Owning up to our internal decay before we rediscover our purpose

A couple that I know mentioned to me their concerns about violence connected with Black Friday. To me the incidence of aggressive pushing and shoving — and sometimes worse — over a deal on the latest electronic gadget or running shoe is a fascinating, yet concerning, symptom. Contrasting that shopping frenzy with the incidents where shoplifting occurs, either in the context of a riot or when a family is desperate for food or clothing, brings up challenges for our society — or symptoms — that are ignored at our peril.

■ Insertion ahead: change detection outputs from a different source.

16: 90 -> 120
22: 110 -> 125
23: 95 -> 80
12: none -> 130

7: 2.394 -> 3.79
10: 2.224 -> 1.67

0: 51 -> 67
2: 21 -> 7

An article in “The Dispatch” by Yuval Levin on November 16, “The Changing Face of Social Breakdown: Pathologies of unruliness are being displaced by pathologies of passivity,” indirectly addresses those symptoms, notes the lack of traditional social restraints, and then going deeper focuses on:

“…a rising generation acutely adverse to risk, and so to every form of dynamism. Excessive risk aversion now often deforms parenting, education, work, leadership, and fellowship in our society. It is intertwined with a more general tendency towards inhibition and constriction — with Americans walking on eggshells around each other in many of our major institutions, and with codes of speech and conduct becoming increasingly prevalent. We live in a time that is prudish yet not prescriptive….”

Larry Little
Larry Little

Mr. Levin has a point.

We can do better. It seems to me that we can address our passivity by owning up to our mistakes, both those in the past and current ones, and then taking action.

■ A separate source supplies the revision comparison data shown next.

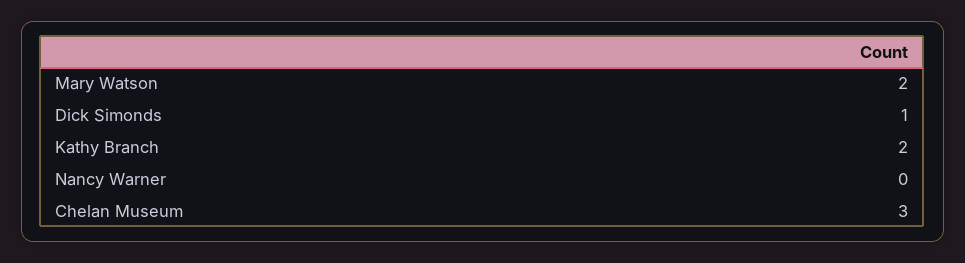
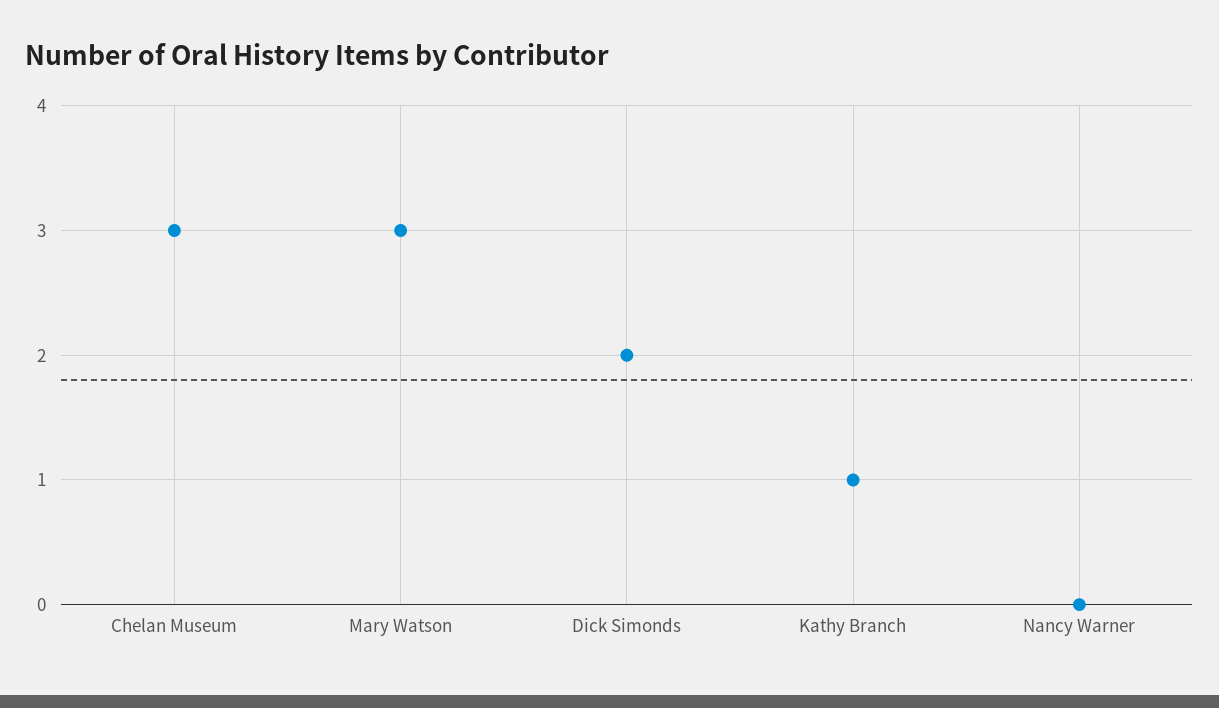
Mary Watson: 2 -> 3
Dick Simonds: 1 -> 2
Kathy Branch: 2 -> 1

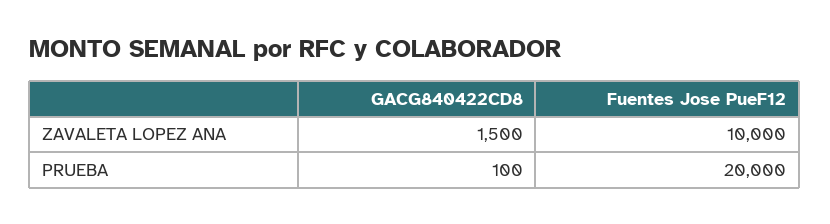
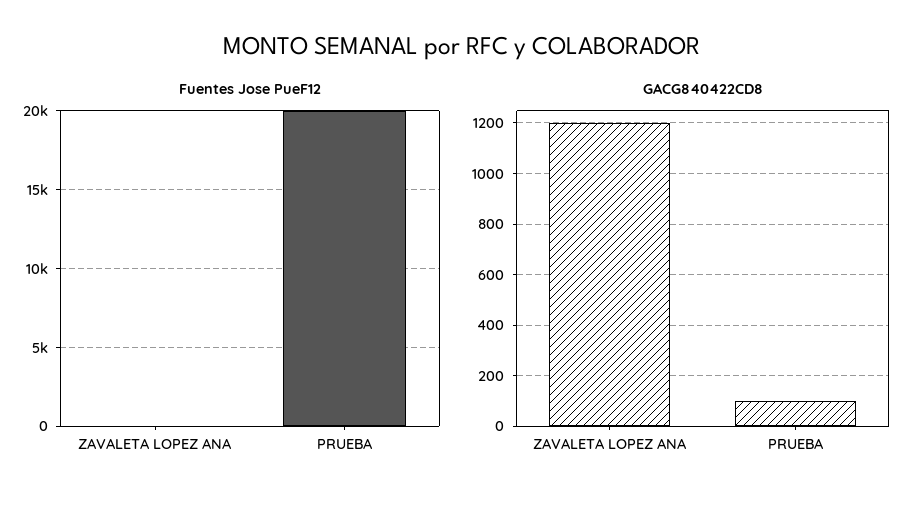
GACG840422CD8, ZAVALETA LOPEZ ANA: 1500 -> 1200
Fuentes Jose PueF12, ZAVALETA LOPEZ ANA: 10000 -> 0

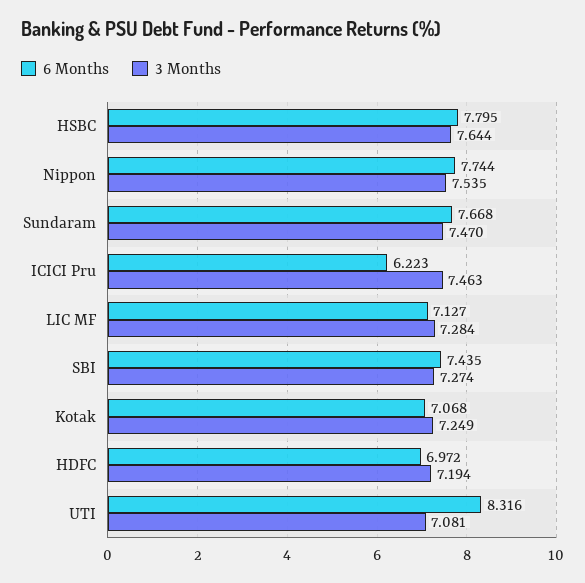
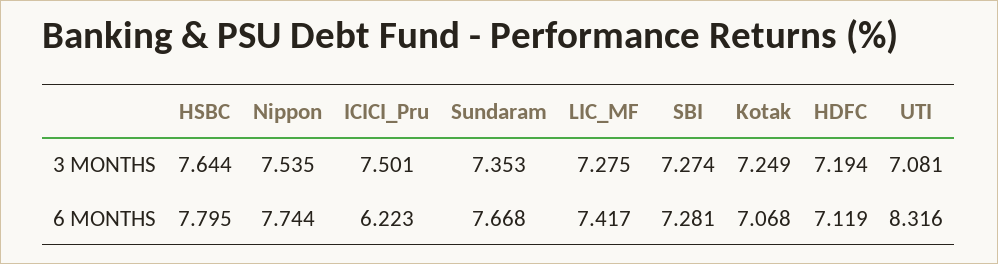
3 Months, Sundaram: 7.47 -> 7.353
3 Months, ICICI Pru: 7.463 -> 7.501
6 Months, LIC MF: 7.127 -> 7.417
3 Months, LIC MF: 7.284 -> 7.275
6 Months, SBI: 7.435 -> 7.281
6 Months, HDFC: 6.972 -> 7.119

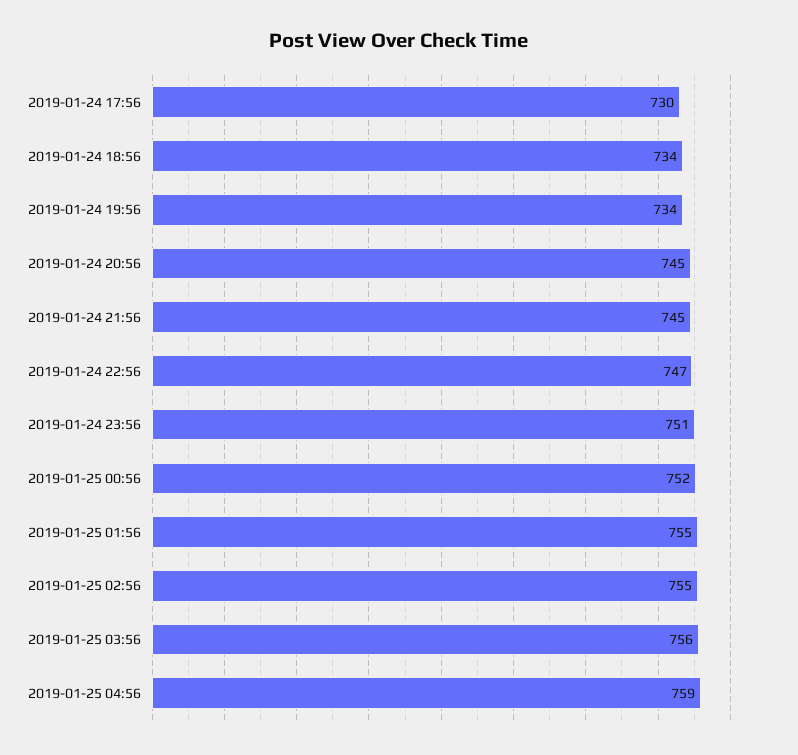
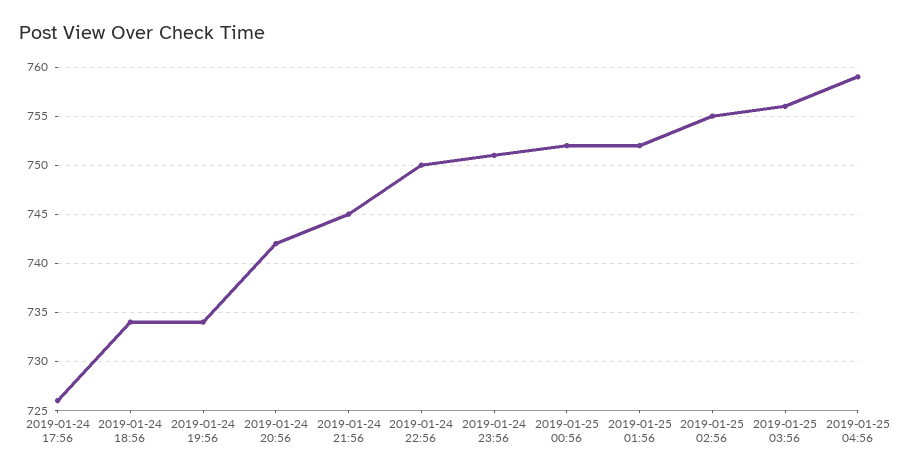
2019-01-24 17:56: 730 -> 726
2019-01-24 20:56: 745 -> 742
2019-01-24 22:56: 747 -> 750
2019-01-25 01:56: 755 -> 752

Let’s start way, way back — with the dinosaurs. In a sense our long-ago ancestors were large and mostly passive, and it’s obvious that they didn’t have the capacity to address their pending doom.

We have a better chance.

I don’t know whether we face extinction from getting hit by an enormous asteroid, climate change, or like the end of the Roman Empire — getting overrun after internal decay.

As to the first extinction possibility, in a way we are in the process of avenging the dinosaurs by sending a spacecraft to hopefully intersect and redirect an asteroid. It’s on its way.

According to NASA, their “Double Asteroid Redirection Test (DART) will impact a 'moonlet' in the Didymos asteroid system,” and redirect it.

It would be great if they parked it nearby and we could mine it!

However, as to the second possibility for doom, even if we learn to identify and redirect what killed the dinosaurs, we might extinguish human life on our planet through climate change.

Here comes a partial and creative solution, albeit not without some risk. It’s a first step towards fusion power, and we can thank Bill Gates among others.

In an article published by CNBC on June 11, Gates was quoted, "Stop shutting down nuclear reactors and build new nuclear power plants to fight climate change.” It was noted, according to Gates:

“...if we’re serious about solving climate change and quite frankly we have to be, the first thing we should do is to keep safe reactors operating." Gates, the article reported, is the founder and chairman of TerraPower, a nuclear technology company that is planning to build an advanced nuclear power plant at a retiring coal power plant in Wyoming.

Perhaps addressing the threat of asteroids and climate change is actually easier than the third far more subtle and potentially more insidious risk, and what Mr. Levin was addressing — internal decay. It may not result in the end of human life, but might well lead in the long run to some form of dystopian future.

Francis Fukuyama, a senior fellow at Stanford University, writing in The Economist’s “The World Ahead 2022” edition, simply comes at the problem from the perspective of our national divisions when he writes about the critical need for the United States to “…recover…a sense of national identity and purpose….”

Perhaps we can also learn from our not-so-distant past how to address our passivity and rediscover our identity and purpose.

While the 1960s and 1970s were a tough time for the United States, we learned a lot about ourselves and what we were capable of. We engaged in a social revolution and largely restructured our society. We also reached the moon in 1969.

We can do it again, with a twist.

We need to continue our social revolution to address the deeper divides that separate us, beyond such surface issues as gender and race. My sense is that we are entering Social Revolution 2.0 and we can save ourselves from ourselves only by taking some tough steps and looking at what unites us. Really talking about Black Friday is a start. It's been reported that the pistol used in the recent school shooting in Oxford High School in Michigan was purchased four days before — on Black Friday.

With some real effort we can avenge the dinosaurs, save our planet, reach for the stars (at least Mars) and find our identity and purpose.